On the first listen, the EP moves you to rave wherever you are, atleast in your head. On that front Sentient has hit the nail on the head. Once you know Sentient’s history with music, it becomes clear where his focus on trance and techno, with melodic riffs comes from. Of his journey, he says “I began journey into sound in school, as a part of a band where I played the bass and rhythm guitar. As a child I was always surrounded by my fathers vast music collection. Being around so much music as a child really fuelled me into learning different instruments and helped me venture into sound. As I grew older, my fascination towards sound also grew. I started producing electronic music eventually in design school. All my friends and I would listen to loads of techno and trance. This really shaped my sound. Being a designer I tend to draw inspiration from my artwork and surroundings. My influences and inspirations have been from the UK rave scene. Artists such as Mall Grab, Asquith, Julian Muller and Hadone are amongst a few artists who I’ve drawn inspiration from over a period of time.”

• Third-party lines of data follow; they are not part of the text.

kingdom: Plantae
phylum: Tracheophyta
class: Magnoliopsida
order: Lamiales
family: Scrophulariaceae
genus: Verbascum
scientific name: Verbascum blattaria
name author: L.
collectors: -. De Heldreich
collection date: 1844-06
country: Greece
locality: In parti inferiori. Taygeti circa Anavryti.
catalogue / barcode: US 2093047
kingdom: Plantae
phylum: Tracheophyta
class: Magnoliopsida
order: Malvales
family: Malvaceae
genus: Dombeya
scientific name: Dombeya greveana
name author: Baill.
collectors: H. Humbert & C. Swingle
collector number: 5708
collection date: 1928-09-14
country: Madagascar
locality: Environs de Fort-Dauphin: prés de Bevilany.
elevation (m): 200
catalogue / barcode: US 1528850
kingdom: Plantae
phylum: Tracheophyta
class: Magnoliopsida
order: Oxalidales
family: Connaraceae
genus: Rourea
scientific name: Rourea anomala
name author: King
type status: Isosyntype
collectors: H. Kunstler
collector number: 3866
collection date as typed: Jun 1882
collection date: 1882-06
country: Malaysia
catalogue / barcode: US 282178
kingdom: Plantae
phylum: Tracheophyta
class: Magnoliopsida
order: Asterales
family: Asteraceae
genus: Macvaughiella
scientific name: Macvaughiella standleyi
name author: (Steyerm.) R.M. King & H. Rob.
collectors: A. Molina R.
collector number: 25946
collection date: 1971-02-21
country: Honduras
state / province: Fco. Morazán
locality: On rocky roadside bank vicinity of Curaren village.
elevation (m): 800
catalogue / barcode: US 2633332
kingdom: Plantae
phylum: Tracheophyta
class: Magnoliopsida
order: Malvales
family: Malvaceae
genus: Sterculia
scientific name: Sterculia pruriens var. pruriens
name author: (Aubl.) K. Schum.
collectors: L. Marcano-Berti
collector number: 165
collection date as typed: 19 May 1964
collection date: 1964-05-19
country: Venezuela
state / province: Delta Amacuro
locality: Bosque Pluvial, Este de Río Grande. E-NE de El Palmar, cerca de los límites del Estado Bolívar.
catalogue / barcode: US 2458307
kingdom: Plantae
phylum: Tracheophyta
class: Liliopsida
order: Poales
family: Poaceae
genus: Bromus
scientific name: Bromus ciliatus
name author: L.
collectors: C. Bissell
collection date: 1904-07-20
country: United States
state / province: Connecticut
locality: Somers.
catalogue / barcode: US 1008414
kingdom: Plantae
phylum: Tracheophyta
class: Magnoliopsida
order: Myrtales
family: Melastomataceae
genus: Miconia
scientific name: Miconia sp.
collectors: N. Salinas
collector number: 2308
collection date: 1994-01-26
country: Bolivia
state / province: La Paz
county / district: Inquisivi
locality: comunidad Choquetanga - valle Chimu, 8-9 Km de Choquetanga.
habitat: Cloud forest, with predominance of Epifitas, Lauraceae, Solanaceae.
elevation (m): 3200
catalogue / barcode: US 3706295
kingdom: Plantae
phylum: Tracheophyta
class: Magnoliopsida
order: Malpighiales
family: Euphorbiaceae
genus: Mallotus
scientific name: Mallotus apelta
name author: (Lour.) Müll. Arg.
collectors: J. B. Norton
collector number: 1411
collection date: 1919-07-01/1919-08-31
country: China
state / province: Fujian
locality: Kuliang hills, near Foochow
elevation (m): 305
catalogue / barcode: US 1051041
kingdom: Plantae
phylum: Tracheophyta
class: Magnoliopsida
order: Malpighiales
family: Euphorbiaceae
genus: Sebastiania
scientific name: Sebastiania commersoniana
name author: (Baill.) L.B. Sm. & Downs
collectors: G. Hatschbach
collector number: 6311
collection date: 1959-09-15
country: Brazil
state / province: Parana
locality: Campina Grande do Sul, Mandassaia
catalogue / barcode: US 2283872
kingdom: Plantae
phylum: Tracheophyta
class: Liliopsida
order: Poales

Madhav’s affliction towards trance and techno comes clear through the first two and last two tracks of his EP. In fact, they fulfil the new age rave scene where trance and techno blend to make a genre that is bass heavy with a lot of melodies and sound progressions made of up of retro synth sounds. All tracks except Skies of Purple, the third track in the EP. Skies of Purple moves away from the trance and techno vibe and towards a more break-core vibe which we’re seeing (and loving) more and more from Indian artists. Of this track and a deviation from the vibe he says “While writing the tracks for the EP, I wasn’t really going for a specific vibe as such. The songs I write most of the time end up taking on a trance and techno tone with euphoric melodies or hardcore rave stabs. I had a rough idea of how I wanted the EP to sound when finished but it took an interesting turn with Skies of Purple. I wrote the song to break the monotony from the previous tracks. Including a hardcore breakbeat track also added to the versatility and overall landscape.”
Perhaps the most refreshing part of his EP is the hopefulness of a youngster shines through it in the melodies, the vibe and the art. Often, as artists proceed on their career arc, they lose sight of why they began in the first place and get caught up in the puddles that are formed around industry processes. Not Madhav – he is very hopeful about how the rave scene in India is developing and where his music is heading. He says “The electronic music scene has been ever-growing and has been picking up pace recently. There has been a lot of trance in techno the past year, which I personally really like. There are DIY raves being held so much more now with the onset of Corona. It’s really interesting honestly. The underground music scene is also picking up with the harder trance-y sound gaining more and more popularity. I don’t really wish anything was different, the Indian music industry is still rapidly growing.”